- WHAT YOU SHOULD DO -
Run through the data and copy out every line that mentions the word "verso".

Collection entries
Start of Block

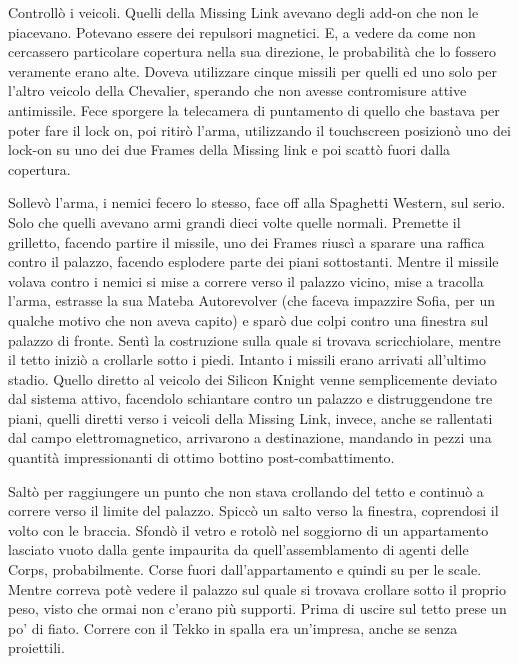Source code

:     Controllò i veicoli. Quelli della Missing Link avevano degli add-on che non le piacevano. Potevano essere dei
    repulsori magnetici. E, a vedere da come non cercassero particolare copertura nella sua direzione, le probabilità
    che lo fossero veramente erano alte. Doveva utilizzare cinque missili per quelli ed uno solo per l'altro veicolo
    della Chevalier, sperando che non avesse contromisure attive antimissile. Fece sporgere la telecamera di puntamento di quello che
    bastava per poter fare il lock on, poi ritirò l'arma, utilizzando il touchscreen posizionò uno dei lock-on su uno
    dei due Frames della Missing link e poi scattò fuori dalla copertura.

    Sollevò l'arma, i nemici fecero lo stesso, face off alla Spaghetti Western, sul serio. Solo che quelli avevano armi
    grandi dieci volte quelle normali. Premette il grilletto, facendo partire il missile, uno dei Frames riuscì a
    sparare una raffica contro il palazzo, facendo esplodere parte dei piani sottostanti. Mentre il missile volava
    contro i nemici si mise a correre verso il palazzo vicino, mise a tracolla l'arma, estrasse la sua Mateba
    Autorevolver (che faceva impazzire Sofia, per un qualche motivo che non aveva capito) e sparò due colpi contro una
    finestra sul palazzo di fronte. Sentì la costruzione sulla quale si trovava scricchiolare, mentre il tetto iniziò a
    crollarle sotto i piedi. Intanto i missili erano arrivati all'ultimo stadio. Quello diretto al veicolo dei Silicon
    Knight venne semplicemente deviato dal sistema attivo, facendolo schiantare contro un palazzo e distruggendone tre
    piani, quelli diretti verso i veicoli della Missing Link, invece, anche se rallentati dal campo elettromagnetico,
    arrivarono a destinazione, mandando in pezzi una quantità impressionanti di ottimo bottino post-combattimento.

    Saltò per raggiungere un punto che non stava crollando del tetto e continuò a correre verso il limite del palazzo.
    Spiccò un salto verso la finestra, coprendosi il volto con le braccia. Sfondò il vetro e rotolò nel soggiorno di un
    appartamento lasciato vuoto dalla gente impaurita da quell'assemblamento di agenti delle Corps, probabilmente. Corse
    fuori dall'appartamento e quindi su per le scale. Mentre correva potè vedere il palazzo sul quale si trovava
    crollare sotto il proprio peso, visto che ormai non c'erano più supporti. Prima di uscire sul tetto prese un po' di
    fiato. Correre con il Tekko in spalla era un'impresa, anche se senza proiettili.

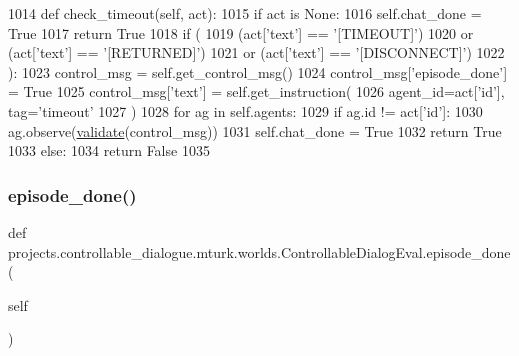 \begin{DoxyCode}
1014     \textcolor{keyword}{def }check\_timeout(self, act):
1015         \textcolor{keywordflow}{if} act \textcolor{keywordflow}{is} \textcolor{keywordtype}{None}:
1016             self.chat\_done = \textcolor{keyword}{True}
1017             \textcolor{keywordflow}{return} \textcolor{keyword}{True}
1018         \textcolor{keywordflow}{if} (
1019             (act[\textcolor{stringliteral}{'text'}] == \textcolor{stringliteral}{'[TIMEOUT]'})
1020             \textcolor{keywordflow}{or} (act[\textcolor{stringliteral}{'text'}] == \textcolor{stringliteral}{'[RETURNED]'})
1021             \textcolor{keywordflow}{or} (act[\textcolor{stringliteral}{'text'}] == \textcolor{stringliteral}{'[DISCONNECT]'})
1022         ):
1023             control\_msg = self.get\_control\_msg()
1024             control\_msg[\textcolor{stringliteral}{'episode\_done'}] = \textcolor{keyword}{True}
1025             control\_msg[\textcolor{stringliteral}{'text'}] = self.get\_instruction(
1026                 agent\_id=act[\textcolor{stringliteral}{'id'}], tag=\textcolor{stringliteral}{'timeout'}
1027             )
1028             \textcolor{keywordflow}{for} ag \textcolor{keywordflow}{in} self.agents:
1029                 \textcolor{keywordflow}{if} ag.id != act[\textcolor{stringliteral}{'id'}]:
1030                     ag.observe(\hyperlink{namespaceparlai_1_1core_1_1worlds_afc3fad603b7bce41dbdc9cdc04a9c794}{validate}(control\_msg))
1031             self.chat\_done = \textcolor{keyword}{True}
1032             \textcolor{keywordflow}{return} \textcolor{keyword}{True}
1033         \textcolor{keywordflow}{else}:
1034             \textcolor{keywordflow}{return} \textcolor{keyword}{False}
1035 
\end{DoxyCode}
\mbox{\label{classprojects_1_1controllable__dialogue_1_1mturk_1_1worlds_1_1ControllableDialogEval_a491b1a63d694486f7414da91e82d5c7d}} 
\subsubsection{\texorpdfstring{episode\+\_\+done()}{episode\_done()}}
{\footnotesize\ttfamily def projects.\+controllable\+\_\+dialogue.\+mturk.\+worlds.\+Controllable\+Dialog\+Eval.\+episode\+\_\+done (\begin{DoxyParamCaption}\item[{}]{self }\end{DoxyParamCaption})}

End of Block

- YOUR RESPONSE -
    contro i nemici si mise a correre verso il palazzo vicino, mise a tracolla l'arma, estrasse la sua Mateba
    piani, quelli diretti verso i veicoli della Missing Link, invece, anche se rallentati dal campo elettromagnetico,
    Saltò per raggiungere un punto che non stava crollando del tetto e continuò a correre verso il limite del palazzo.
    Spiccò un salto verso la finestra, coprendosi il volto con le braccia. Sfondò il vetro e rotolò nel soggiorno di un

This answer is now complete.